Assume each input value has the form $(i, [(j_1,v_{i,j_1}), (j_2,v_{i,j_2}), \ldots, (j_t,v_{i,j_t})])$, meaning that row $i$ of the matrix has value $v_{i,j_1}$ on column $j_1$, value $v_{i,j_2}$ on column $j_2$, and so on (with value zero on all missing columns). We will solve the problem as follows: the map phase distributes the values by column and the reducer associated with a column will output the whole column.
  • Map: For each input $(i, [(j_1,v_{i,j_1}), (j_2,v_{i,j_2}), \ldots, (j_t,v_{i,j_t})])$, output the key-value pairs $(j_1, (i, v_{i,j_1})), (j_2, (i, v_{i,j_2})), \ldots, (j_t, (i, v_{i,j_t}))$
  • Shuffle: For each key (column) $j$, the shuffle will produce $(j, [(i_1, v_{i_1,j}), (i_2, v_{i_2,j}), \ldots, (i_{\ell}, v_{i_{\ell},j})])$ and present it as input to a reducer.
  • Reduce: the reducer for key (column) $j$ returns its whole input as a single output $(j, [(i_1, v_{i_1,j}), (i_2, v_{i_2,j}), \ldots, (i_{\ell}, v_{i_{\ell},j})])$. This exactly corresponds to column $j$ of the matrix.

Followers of Followers

We are given a directed graph where an edge $(u,v)$ indicates that $u$ follows $v$. The graph is stored as an unordered list of edges, i.e. each input corresponds to a single edge. We want to find the second hub of each user $u$, that is the set of users that follow a follower of $u$.

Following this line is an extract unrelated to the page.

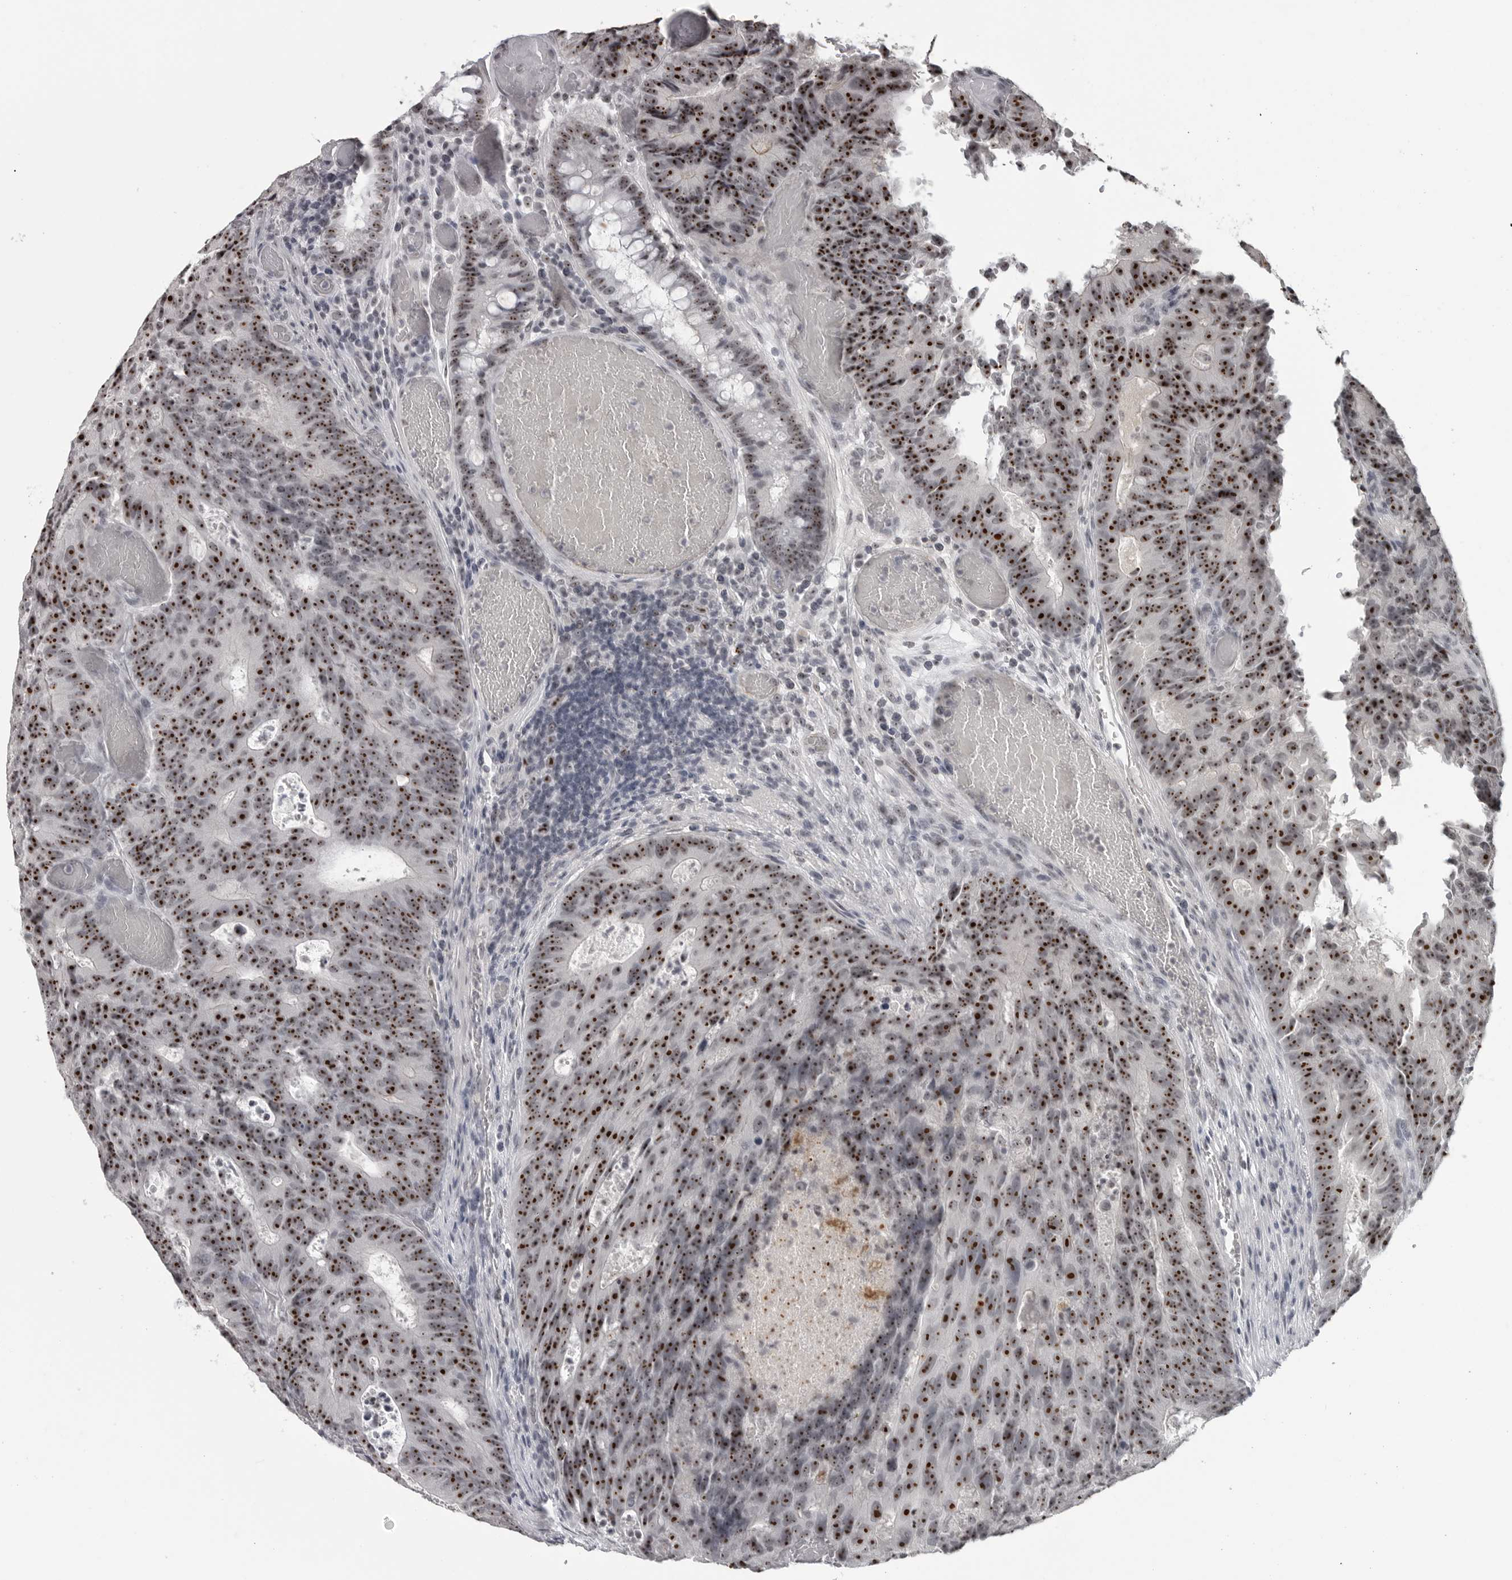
{"staining": {"intensity": "strong", "quantity": ">75%", "location": "nuclear"}, "tissue": "colorectal cancer", "cell_type": "Tumor cells", "image_type": "cancer", "snomed": [{"axis": "morphology", "description": "Adenocarcinoma, NOS"}, {"axis": "topography", "description": "Colon"}], "caption": "The histopathology image demonstrates a brown stain indicating the presence of a protein in the nuclear of tumor cells in colorectal adenocarcinoma. Using DAB (brown) and hematoxylin (blue) stains, captured at high magnification using brightfield microscopy.", "gene": "DDX54", "patient": {"sex": "male", "age": 87}}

The key insight for solving this problem is that the in-neighbors of a node $u$ are in the 2nd hub of each of $u$'s out-neighbors. We will distribute the edges in such a way the reducer associated with a node $u$ receives all the in-neighbors and out-neighbors of $u$ and can distinguish between the two.
  • Map: For each input edge $(u,v)$, output the two key-value pairs $(u,(v, OUT))$ and $(v, (u,IN))$. This "says" to $u$ that $v$ is one of its out-neighbors and to $v$ that $u$ is one of its in-neighbors.
  • Shuffle: For each key (node) $u$, the shuffle will produce $(u, [(v_1, a_1), (v_2, a_2), \ldots, (v_t, a_t)])$, where $a_i$ is either $IN$ or $OUT$; $v_i$ is an in-neighbor of $u$ if $a_i=IN$ and is an out-neighbor of $u$ if $a_i=OUT$. Note that the shuffle basically compiles the neighborhood of each node.
  • Reduce: the reducer for key (node) $u$ takes in input the whole neighborhood of $u$ and therefore knows all in-neighbors and out-neighbors of $u$. For every node $w$ in-neighbor of $u$, and for every node $v$ out-neighbor of $u$, we generate the output pair $(v,w)$, to indicate that $w$ is in the second hub of $v$.
At the end of this job we have computed all pairs $(v,w)$ for every $w$ in the second hub of $v$. We may have duplicates though, since $w$ could be in the second hub of $v$ via multiple followers of $v$. We can then use our previous solution to remove duplicates to achieve the final result.
[If you're interested in follower-related problems, you can find a 2009 snapshot of follow relationships of Twitter here.]

Key ideas in MapReduce

Below are some of MapReduce key features.
  • Horizontal scaling: choosing a large number of commodity low-end machines over a small number of high-end machines.
  • Move code to data, rather than data to code: in a MapReduce cluster, storage and processors are co-located. MapReduce exploits data locality by running the code on the machine storing the block of data needed to be read.
  • Sequential reads, no random access: MapReduce is designed for batch processing, milking on the important fact that sequential reads of a file are orders of magnitude faster than random access. The important metric being optimized by MapReduce is throughput rather than latency.
  • Developer only Map and Reduce aware: you don't need to know all of MapReduce intricacies and system-level details to run a program in MapReduce. The MapReduce abstraction is simple to understand and provides a clean interface for algorithm designers and developers.